ZADANIE 1
Wyodrębnij z rekordów wiersze zaczynające się od pierwszego rekordu i kończące się na wierszu zawierającym "road 7 (residential): [(146,155),(80,0)]", oba włącznie. Przepisz je bez żadnych zmian.

FRAGMENT TEKSTU
Uczerniony sadzą, upocony, z siekierą czy łopatą w garści będziesz spędzał w kotłowni czas po pracy zarobkowej, aby we wnętrzach było jako-tako.

Ale inaczej , po prostu, się nie da w takim układzie! KTOŚ robić to MUSI!

Wszelkie dążenia do bezobsługowości i zmniejszenia ilości własnej pracy wkładanej w ten proces okupywane są coraz większą rozrzutnością energii pchanej do układu i nieoptymalnym sposobem jego działania!

Są kotły, co same sobie podają, regulują i palą...

Poczytaj CO palą i ILE to paliwo kosztuje!

Poczytaj JAK zazwyczaj palą...

A dalej masz na wyjściu wodę 80stC i nie wepchasz jej do podłogówki!

Tylko żeliwiaki!

Mówisz - NIE! TAK NIE CHCĘ!!!

- I zaczyna się robienie tego, co się jak piszesz - "nie zwraca"!

 

Gaz! Kocioł gazowy i sterowanie!

ZADANIE 2
Skopiuj dosłownie fragment tekstu o ogrzewaniu domu, zaczynając od słów "Są kotły, co" i kończąc na słowach "TAK NIE CHCĘ!!!".

ZESTAWIENIE DANYCH
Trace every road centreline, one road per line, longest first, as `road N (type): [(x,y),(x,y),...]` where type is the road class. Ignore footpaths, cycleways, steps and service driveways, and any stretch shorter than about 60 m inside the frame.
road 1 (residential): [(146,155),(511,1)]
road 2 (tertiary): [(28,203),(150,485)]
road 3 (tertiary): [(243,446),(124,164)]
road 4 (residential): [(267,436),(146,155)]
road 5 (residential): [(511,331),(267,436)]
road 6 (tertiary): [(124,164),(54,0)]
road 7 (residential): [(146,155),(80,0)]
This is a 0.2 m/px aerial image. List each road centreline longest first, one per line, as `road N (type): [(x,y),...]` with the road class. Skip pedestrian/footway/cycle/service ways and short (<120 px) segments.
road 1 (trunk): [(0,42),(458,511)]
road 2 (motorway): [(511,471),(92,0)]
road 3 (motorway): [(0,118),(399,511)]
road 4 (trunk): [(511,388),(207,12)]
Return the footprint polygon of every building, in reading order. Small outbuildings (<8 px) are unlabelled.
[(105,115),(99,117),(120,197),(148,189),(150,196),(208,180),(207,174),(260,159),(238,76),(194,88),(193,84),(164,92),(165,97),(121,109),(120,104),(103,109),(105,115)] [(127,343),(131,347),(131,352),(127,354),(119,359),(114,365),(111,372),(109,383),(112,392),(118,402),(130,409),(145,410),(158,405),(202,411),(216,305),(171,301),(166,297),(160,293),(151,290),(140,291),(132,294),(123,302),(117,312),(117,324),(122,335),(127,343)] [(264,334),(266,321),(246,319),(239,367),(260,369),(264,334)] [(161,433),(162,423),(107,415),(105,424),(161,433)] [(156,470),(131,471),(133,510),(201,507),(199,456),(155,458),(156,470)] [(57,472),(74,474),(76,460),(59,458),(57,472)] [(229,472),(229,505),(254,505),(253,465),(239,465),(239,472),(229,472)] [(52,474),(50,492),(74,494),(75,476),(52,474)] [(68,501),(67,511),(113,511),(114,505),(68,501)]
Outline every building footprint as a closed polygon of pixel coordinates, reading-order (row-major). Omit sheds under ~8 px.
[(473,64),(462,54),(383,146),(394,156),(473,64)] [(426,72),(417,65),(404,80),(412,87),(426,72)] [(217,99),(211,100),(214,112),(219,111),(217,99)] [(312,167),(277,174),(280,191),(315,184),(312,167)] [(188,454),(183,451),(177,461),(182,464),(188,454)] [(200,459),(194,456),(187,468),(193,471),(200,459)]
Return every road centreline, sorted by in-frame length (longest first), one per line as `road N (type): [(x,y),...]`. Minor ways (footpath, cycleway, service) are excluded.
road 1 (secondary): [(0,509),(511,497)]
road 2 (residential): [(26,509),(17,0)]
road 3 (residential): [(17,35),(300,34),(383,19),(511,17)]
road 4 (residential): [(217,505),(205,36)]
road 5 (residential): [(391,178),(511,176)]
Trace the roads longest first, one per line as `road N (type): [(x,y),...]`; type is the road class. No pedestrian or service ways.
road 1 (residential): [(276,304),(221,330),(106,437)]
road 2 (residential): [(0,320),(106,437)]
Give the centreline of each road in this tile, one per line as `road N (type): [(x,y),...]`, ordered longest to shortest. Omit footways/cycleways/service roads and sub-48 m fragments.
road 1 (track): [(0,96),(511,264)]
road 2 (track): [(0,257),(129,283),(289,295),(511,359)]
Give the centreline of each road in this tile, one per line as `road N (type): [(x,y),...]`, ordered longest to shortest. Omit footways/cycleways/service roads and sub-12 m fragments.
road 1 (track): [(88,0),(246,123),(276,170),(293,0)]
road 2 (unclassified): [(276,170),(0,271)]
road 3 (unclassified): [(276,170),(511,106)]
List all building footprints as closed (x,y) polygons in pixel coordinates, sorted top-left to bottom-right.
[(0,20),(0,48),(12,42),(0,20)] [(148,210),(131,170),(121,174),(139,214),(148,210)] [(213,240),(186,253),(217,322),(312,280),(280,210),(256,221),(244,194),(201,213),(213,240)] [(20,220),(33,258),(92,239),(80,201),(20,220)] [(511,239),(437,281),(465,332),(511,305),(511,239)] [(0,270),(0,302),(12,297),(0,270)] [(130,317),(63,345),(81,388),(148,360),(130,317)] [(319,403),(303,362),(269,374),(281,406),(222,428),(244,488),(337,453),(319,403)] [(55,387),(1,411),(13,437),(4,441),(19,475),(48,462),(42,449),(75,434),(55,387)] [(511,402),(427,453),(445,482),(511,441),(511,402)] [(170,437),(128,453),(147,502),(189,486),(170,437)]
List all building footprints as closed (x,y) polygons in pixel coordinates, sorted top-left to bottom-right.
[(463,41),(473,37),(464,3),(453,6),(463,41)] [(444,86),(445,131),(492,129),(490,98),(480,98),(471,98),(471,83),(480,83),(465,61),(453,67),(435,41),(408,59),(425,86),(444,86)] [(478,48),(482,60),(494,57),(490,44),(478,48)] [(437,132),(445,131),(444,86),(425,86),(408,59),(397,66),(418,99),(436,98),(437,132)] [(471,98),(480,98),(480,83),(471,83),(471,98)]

ROZWIĄZANIE ZADANIA 1
Trace every road centreline, one road per line, longest first, as `road N (type): [(x,y),(x,y),...]` where type is the road class. Ignore footpaths, cycleways, steps and service driveways, and any stretch shorter than about 60 m inside the frame.
road 1 (residential): [(146,155),(511,1)]
road 2 (tertiary): [(28,203),(150,485)]
road 3 (tertiary): [(243,446),(124,164)]
road 4 (residential): [(267,436),(146,155)]
road 5 (residential): [(511,331),(267,436)]
road 6 (tertiary): [(124,164),(54,0)]
road 7 (residential): [(146,155),(80,0)]

ROZWIĄZANIE ZADANIA 2
Są kotły, co same sobie podają, regulują i palą...

Poczytaj CO palą i ILE to paliwo kosztuje!

Poczytaj JAK zazwyczaj palą...

A dalej masz na wyjściu wodę 80stC i nie wepchasz jej do podłogówki!

Tylko żeliwiaki!

Mówisz - NIE! TAK NIE CHCĘ!!!